Alternatives in today’s finance market for funds
Funds are increasingly engaged in the finance market, on both the borrower and lender side, with products ranging from plain vanilla to more sophisticated alternatives. This article gives an overview of the finance market for funds, highlights some of the most common structures and considers where current trends may lead.
The fund perspective has long been equity-centric: traditional funds have issued equity, invested in equity and focused on equity earnings in assessing performance. However, as the fund sector matures, these models are changing. Investors accept fund and asset-level leverage as a regular part of investing; managers and general partners consider it essential to be able to compete.
In the last six years, the mainstream bank-sponsored funds finance market has expanded year-on-year. The subscription credit facility market - the traditional place for debt finance in the funds world - remains strong, and leveraged facilities for hedge funds, together with hybrid facilities have also become increasingly commonplace.

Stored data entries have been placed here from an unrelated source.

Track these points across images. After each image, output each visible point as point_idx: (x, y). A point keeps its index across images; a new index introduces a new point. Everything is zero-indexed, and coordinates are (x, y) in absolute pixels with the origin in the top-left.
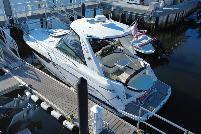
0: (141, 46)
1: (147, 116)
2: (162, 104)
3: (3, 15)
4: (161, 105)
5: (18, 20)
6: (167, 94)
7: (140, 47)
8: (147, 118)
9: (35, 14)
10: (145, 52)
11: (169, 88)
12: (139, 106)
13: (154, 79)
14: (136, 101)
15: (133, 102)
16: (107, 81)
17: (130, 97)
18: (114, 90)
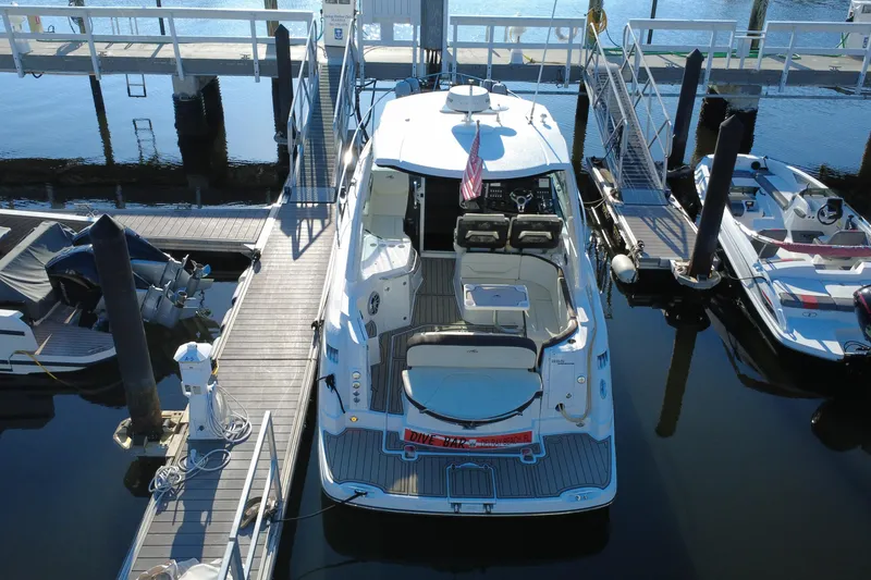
0: (791, 302)
1: (358, 494)
2: (472, 507)
3: (412, 44)
4: (491, 505)
6: (555, 494)
7: (784, 303)
8: (347, 501)
9: (532, 61)
10: (786, 336)
11: (604, 485)
12: (388, 456)
13: (587, 421)
14: (402, 438)
15: (393, 436)
16: (342, 314)
17: (392, 412)
18: (336, 351)
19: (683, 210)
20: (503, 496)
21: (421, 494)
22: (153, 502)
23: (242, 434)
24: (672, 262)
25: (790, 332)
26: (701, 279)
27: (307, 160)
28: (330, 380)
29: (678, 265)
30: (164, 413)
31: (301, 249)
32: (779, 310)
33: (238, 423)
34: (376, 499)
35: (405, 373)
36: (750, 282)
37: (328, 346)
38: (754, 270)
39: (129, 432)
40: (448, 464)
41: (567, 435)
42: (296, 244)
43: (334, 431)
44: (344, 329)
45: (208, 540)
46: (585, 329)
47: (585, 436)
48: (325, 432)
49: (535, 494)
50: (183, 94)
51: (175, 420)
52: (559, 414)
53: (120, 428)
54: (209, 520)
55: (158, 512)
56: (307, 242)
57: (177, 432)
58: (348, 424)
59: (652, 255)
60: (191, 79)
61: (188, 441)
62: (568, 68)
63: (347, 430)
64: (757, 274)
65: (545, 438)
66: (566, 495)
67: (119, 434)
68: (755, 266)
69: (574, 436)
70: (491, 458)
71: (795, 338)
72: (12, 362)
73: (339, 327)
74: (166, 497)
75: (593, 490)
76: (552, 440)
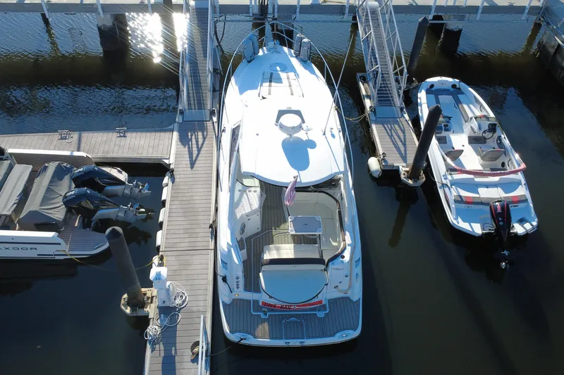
0: (460, 200)
1: (242, 339)
2: (295, 343)
4: (303, 342)
5: (276, 10)
6: (333, 335)
9: (324, 1)
10: (455, 222)
11: (355, 329)
12: (254, 315)
13: (349, 292)
14: (261, 304)
15: (256, 302)
16: (228, 243)
17: (255, 292)
18: (226, 264)
19: (410, 122)
20: (309, 337)
21: (272, 338)
22: (148, 346)
23: (184, 302)
24: (401, 167)
25: (456, 219)
26: (414, 181)
27: (190, 88)
28: (224, 279)
29: (404, 169)
30: (143, 290)
31: (194, 158)
32: (453, 206)
33: (181, 294)
34: (251, 341)
35: (261, 274)
36: (441, 185)
37: (222, 260)
38: (443, 178)
39: (128, 303)
40: (283, 319)
41: (339, 298)
42: (191, 154)
43: (228, 301)
44: (229, 251)
45: (178, 366)
46: (350, 247)
47: (348, 298)
48: (223, 302)
49: (324, 335)
50: (104, 25)
51: (149, 295)
52: (336, 290)
53: (123, 302)
54: (176, 352)
55: (152, 351)
56: (196, 152)
57: (152, 302)
58: (234, 297)
59: (390, 162)
60: (108, 16)
61: (158, 307)
62: (347, 6)
63: (234, 300)
64: (444, 181)
65: (329, 301)
66: (338, 335)
67: (123, 305)
68: (443, 176)
69: (343, 298)
70: (303, 314)
71: (458, 223)
72: (55, 255)
73: (226, 250)
74: (154, 343)
75: (351, 332)
76: (333, 302)
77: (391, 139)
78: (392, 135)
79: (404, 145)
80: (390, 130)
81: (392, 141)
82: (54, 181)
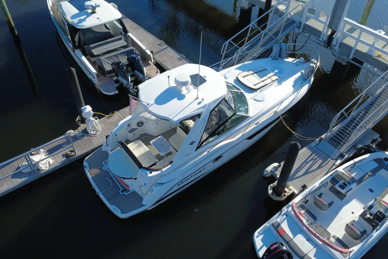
1: (85, 167)
6: (111, 204)
10: (256, 234)
11: (123, 212)
12: (102, 164)
20: (103, 194)
21: (93, 178)
25: (260, 234)
32: (268, 225)
40: (107, 177)
46: (160, 172)
47: (142, 199)
52: (139, 188)
65: (134, 191)
66: (114, 206)
69: (140, 196)
71: (257, 237)
75: (119, 211)
76: (134, 193)
77: (303, 163)
78: (308, 162)
79: (306, 173)
80: (312, 159)
81: (301, 165)
82: (124, 55)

Traditional financing solutions
Subscription credit facilities have traditionally been used to enable funds' general partners to bridge capital calls and investments in private equity structures. Loans are made to the fund (which is most commonly structured as a partnership) and secured against the right of the general partner to call down commitments from limited partners. Proceeds are used to fund investments and can also be combined with letter of credit facilities to facilitate acquisitions. They are useful for:
- funds making investments in short timeframes, where drawdown periods mean that equity financing is not sufficiently flexible as an acquisition bridge to a future long - term asset finance arrangement (e.g. in the context of a real estate fund); and
- emerging markets managers who have to currency match between the amount being called and the amount required for investment, in often volatile exchange environments.
Funds wanting to borrow need to include certain provisions in their constitutional documents in advance. Many form limited partnership agreements, offering documents and subscription agreements already include the necessary terms permitting borrowing, providing appropriate powers to the general partner and/or investment manager, bankable drawdown terms, powers of attorney and third-party rights where appropriate. Side letters can still be controversial - terms need to be carefully considered as excused partners and partners with opt-out or transfer rights for their commitments will all impact the credit analysis.

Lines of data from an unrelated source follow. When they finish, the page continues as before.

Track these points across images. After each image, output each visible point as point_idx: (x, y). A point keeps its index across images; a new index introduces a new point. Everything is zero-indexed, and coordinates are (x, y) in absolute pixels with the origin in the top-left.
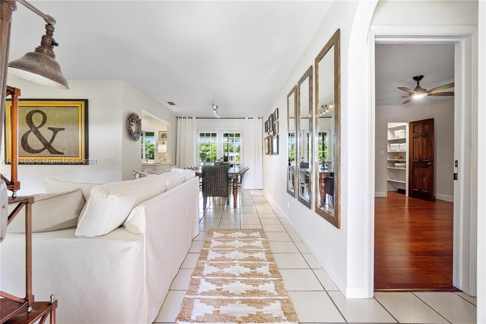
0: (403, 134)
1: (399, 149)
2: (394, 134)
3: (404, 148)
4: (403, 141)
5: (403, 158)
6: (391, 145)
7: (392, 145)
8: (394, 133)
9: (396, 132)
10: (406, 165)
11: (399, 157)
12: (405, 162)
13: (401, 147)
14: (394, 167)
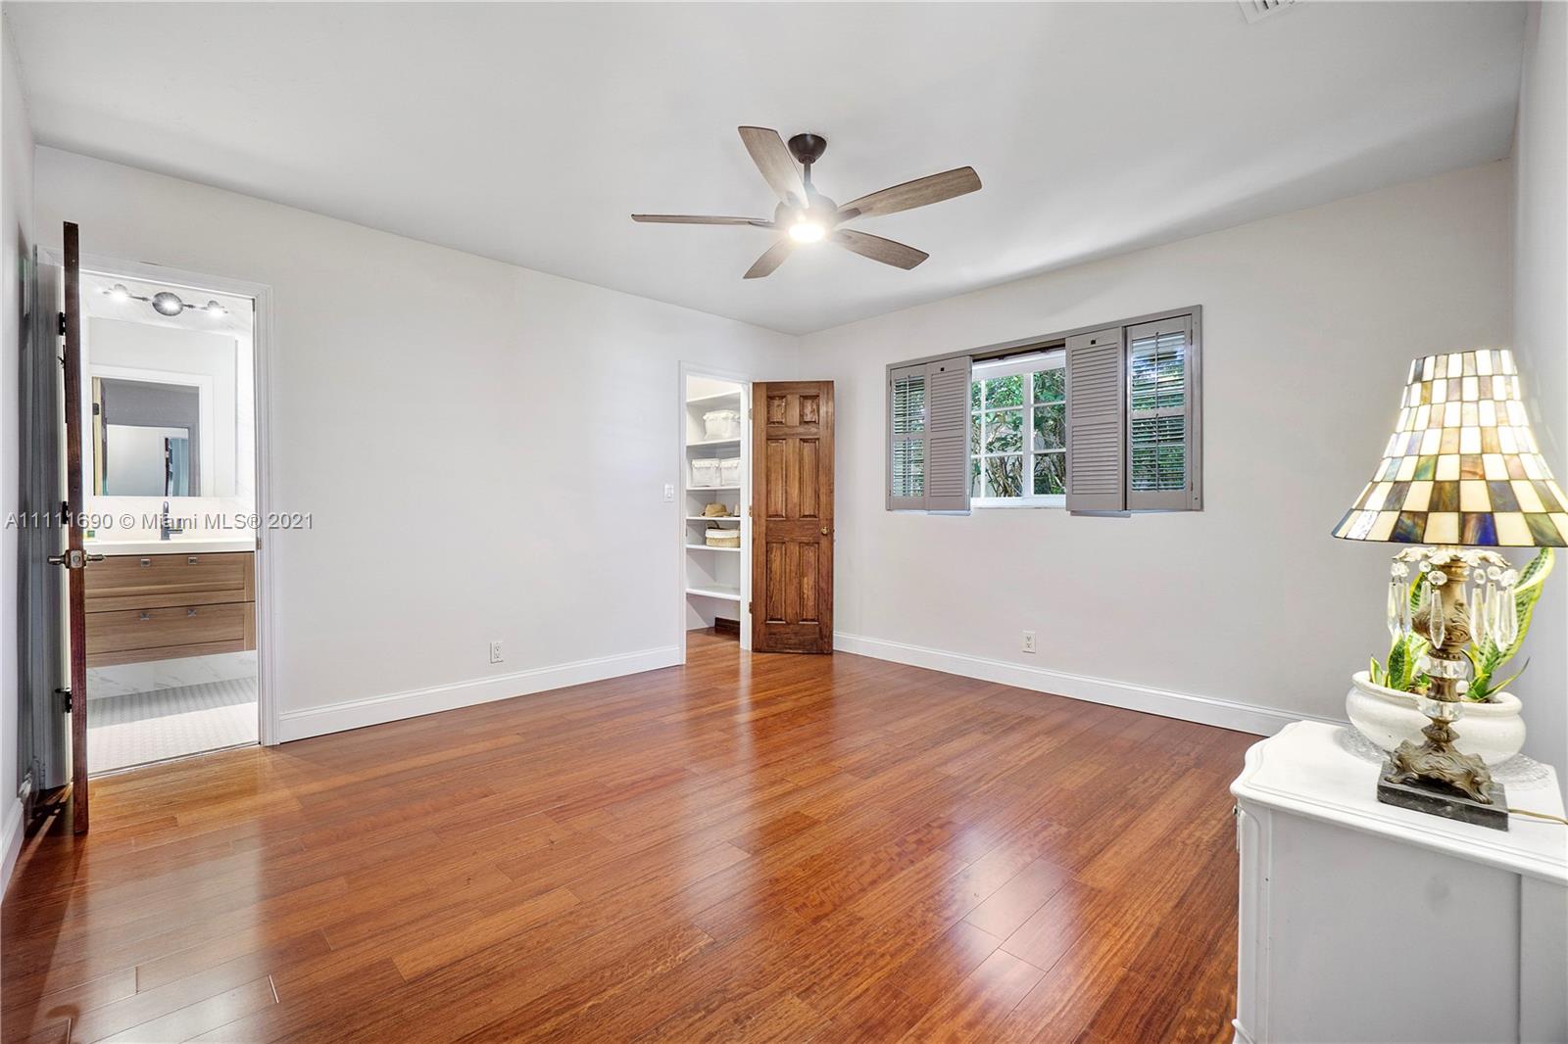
0: (730, 424)
1: (718, 480)
2: (702, 424)
3: (735, 474)
4: (731, 450)
5: (729, 511)
6: (694, 462)
7: (697, 463)
8: (704, 421)
9: (708, 416)
10: (739, 538)
11: (718, 507)
12: (736, 525)
13: (725, 473)
14: (704, 543)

In the credit and security agreements themselves, relatively standard documents have been developed, and negotiated provisions include events of default such as key man terms, negative covenants including those dealing with alternative investment structures and co-investments and terms around delivery of notices to limited partners regarding the assignment of call rights. However, there are a number of sophisticated lenders in the market who understand the challenges faced by general partners and investment managers in this context and commercial solutions are generally available.
Alternative and hybrid financing solutions
In addition to the traditional subscription credit agreement market, bank lenders also regularly extend facilities to hedge funds, including asset-backed facilities and derivatives-based arrangements. Funds are increasingly using hybrid facilities to provide whole life-cycle leverage - subscription-credit facilities can be drawn for purposes of making investments up front and converted into asset-backed loans for continued financing through the fund's life cycle.

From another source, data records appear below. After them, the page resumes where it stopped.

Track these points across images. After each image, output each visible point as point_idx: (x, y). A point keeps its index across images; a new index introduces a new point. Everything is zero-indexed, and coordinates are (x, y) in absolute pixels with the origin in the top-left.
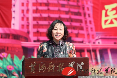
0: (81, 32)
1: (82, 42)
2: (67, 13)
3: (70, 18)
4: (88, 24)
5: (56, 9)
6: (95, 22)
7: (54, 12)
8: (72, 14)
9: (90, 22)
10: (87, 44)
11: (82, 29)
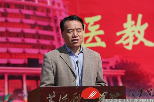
2: (32, 26)
3: (37, 33)
4: (62, 42)
5: (18, 20)
7: (14, 25)
8: (40, 29)
11: (53, 48)
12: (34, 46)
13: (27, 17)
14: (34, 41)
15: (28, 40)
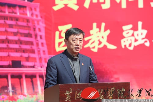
0: (32, 55)
1: (33, 67)
2: (15, 34)
3: (19, 40)
4: (40, 46)
5: (3, 29)
6: (47, 44)
8: (21, 36)
9: (42, 44)
10: (39, 68)
11: (33, 52)
12: (17, 50)
13: (11, 26)
14: (16, 46)
15: (12, 46)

Funds finance has enjoyed an excellent credit profile to date. Default rates are practically non-existent, except technical covenant-based defaults which have generally been easily remedied, and this has made it an attractive proposition for alternative credit providers. Financial commentators have highlighted a decrease in bank lending as a proportion of financial markets debt, while alternative credit provision is diversifying and expanding. In line with this general trend, leverage provision through the secondaries and fund of funds markets is growing fast, and in recent deals we have also seen funds using capital markets and securitisation-based structures to raise additional finance.
Administrators and other market participants are identifying opportunities in facilitating peer-to-peer lending arrangements which are attractive to funds as both borrower and lender. Lending platforms are becoming increasingly common, essentially electronic networks which connect potential finance providers with potential finance consumers for communication and trade purposes. These are often developed by banks or other large market participants, but funds are investing in them and managers are also using them to benefit from counterparty accessibility, open availability of pricing information and efficient trade generation.
The proliferation of financial technologies is breaking down traditional barriers to funding and generating opportunities in all corners of the market for alternative credit providers and alternative credit consumers. We expect that for the most agile fund managers, finding arbitrage between operations on both the lender and borrower side will be a lucrative source of income for the foreseeable future.